-- TEXT follows --
Personal information
- Full name: Craig Robert Stadler
- Nickname: The Walrus
- Born: June 2, 1953 (age 73) San Diego, California, U.S.
- Height: 5 ft 10 in (1.78 m)
- Weight: 250 lb (110 kg; 18 st)
- Sporting nationality: United States
- Residence: Evergreen, Colorado, U.S.
- Spouse: Jan Zumbrunnen
- Children: 2, including Kevin

Career
- College: University of Southern California
- Turned professional: 1976
- Former tours: PGA Tour Champions Tour
- Professional wins: 30
- Highest ranking: 19 (February 2, 1992)

Number of wins by tour
- PGA Tour: 13
- European Tour: 3
- Japan Golf Tour: 1
- PGA Tour Champions: 9
- Other: 5

Best results in major championships (wins: 1)
- Masters Tournament: Won: 1982
- PGA Championship: 6th: 1978
- U.S. Open: T8: 1990
- The Open Championship: T6: 1980

Achievements and awards
- PGA Tour money list winner: 1982
- Champions Tour Rookie of the Year: 2003
- Champions Tour money list winner: 2004
- Champions Tour Player of the Year: 2004
- Champions Tour Byron Nelson Award: 2004

Signature

= Craig Stadler =

American professional golfer (born 1953)

Craig Robert Stadler (born June 2, 1953) is an American professional golfer who has won numerous tournaments at both the PGA Tour and Champions Tour level, including one major championship, the 1982 Masters Tournament.
-- TEXT concluded --
*WHAT YOU NEED TO DO*
1. From the Craig Stadler profile, extract the passage starting with "- Sporting nationality: United" and going on through "(February 2, 1992)".
2. According to the Craig Stadler profile, what year did he turn professional?
3. Summarize the Craig Stadler profile in two sentences.
The listing comes from a separate source.
-- INFORMATION PROVIDED follows --
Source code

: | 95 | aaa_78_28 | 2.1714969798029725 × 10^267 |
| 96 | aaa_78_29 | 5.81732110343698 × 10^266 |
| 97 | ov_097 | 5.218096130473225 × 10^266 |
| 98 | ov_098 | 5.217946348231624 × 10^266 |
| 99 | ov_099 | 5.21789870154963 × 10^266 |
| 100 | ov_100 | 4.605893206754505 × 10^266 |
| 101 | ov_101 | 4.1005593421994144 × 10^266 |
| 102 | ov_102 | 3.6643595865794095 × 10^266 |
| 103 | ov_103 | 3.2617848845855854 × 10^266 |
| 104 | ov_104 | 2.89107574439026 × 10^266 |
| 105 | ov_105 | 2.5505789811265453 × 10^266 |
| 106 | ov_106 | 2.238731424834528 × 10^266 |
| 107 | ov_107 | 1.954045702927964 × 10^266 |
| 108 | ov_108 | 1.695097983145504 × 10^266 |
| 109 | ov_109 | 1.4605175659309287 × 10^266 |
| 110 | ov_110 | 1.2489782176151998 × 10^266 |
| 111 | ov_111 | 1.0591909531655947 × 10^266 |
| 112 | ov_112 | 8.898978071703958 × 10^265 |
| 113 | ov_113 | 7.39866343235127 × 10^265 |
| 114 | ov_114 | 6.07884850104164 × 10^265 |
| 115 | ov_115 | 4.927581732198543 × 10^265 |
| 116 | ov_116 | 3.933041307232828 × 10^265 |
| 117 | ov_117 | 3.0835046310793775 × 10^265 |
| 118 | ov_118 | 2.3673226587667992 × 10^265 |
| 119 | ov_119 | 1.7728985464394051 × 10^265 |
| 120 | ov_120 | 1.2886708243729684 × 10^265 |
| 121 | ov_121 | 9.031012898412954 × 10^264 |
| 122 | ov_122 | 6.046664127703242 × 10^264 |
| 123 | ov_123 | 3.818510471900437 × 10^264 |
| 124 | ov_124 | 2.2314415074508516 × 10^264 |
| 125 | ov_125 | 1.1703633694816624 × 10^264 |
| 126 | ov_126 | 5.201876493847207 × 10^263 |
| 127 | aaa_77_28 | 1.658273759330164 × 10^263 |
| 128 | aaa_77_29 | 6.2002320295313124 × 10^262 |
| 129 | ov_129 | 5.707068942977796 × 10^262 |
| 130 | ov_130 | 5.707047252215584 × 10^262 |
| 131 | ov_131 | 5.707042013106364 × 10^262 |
-- INFORMATION PROVIDED concluded --
*OUTPUTS IN ORDER*
1.
- Sporting nationality: United States
- Residence: Evergreen, Colorado, U.S.
- Spouse: Jan Zumbrunnen
- Children: 2, including Kevin

Career
- College: University of Southern California
- Turned professional: 1976
- Former tours: PGA Tour Champions Tour
- Professional wins: 30
- Highest ranking: 19 (February 2, 1992)

2. 1976

3. Craig Robert Stadler, nicknamed The Walrus, is an American professional golfer born June 2, 1953, in San Diego, California. He has won numerous tournaments on the PGA Tour and Champions Tour, including one major championship, the 1982 Masters Tournament.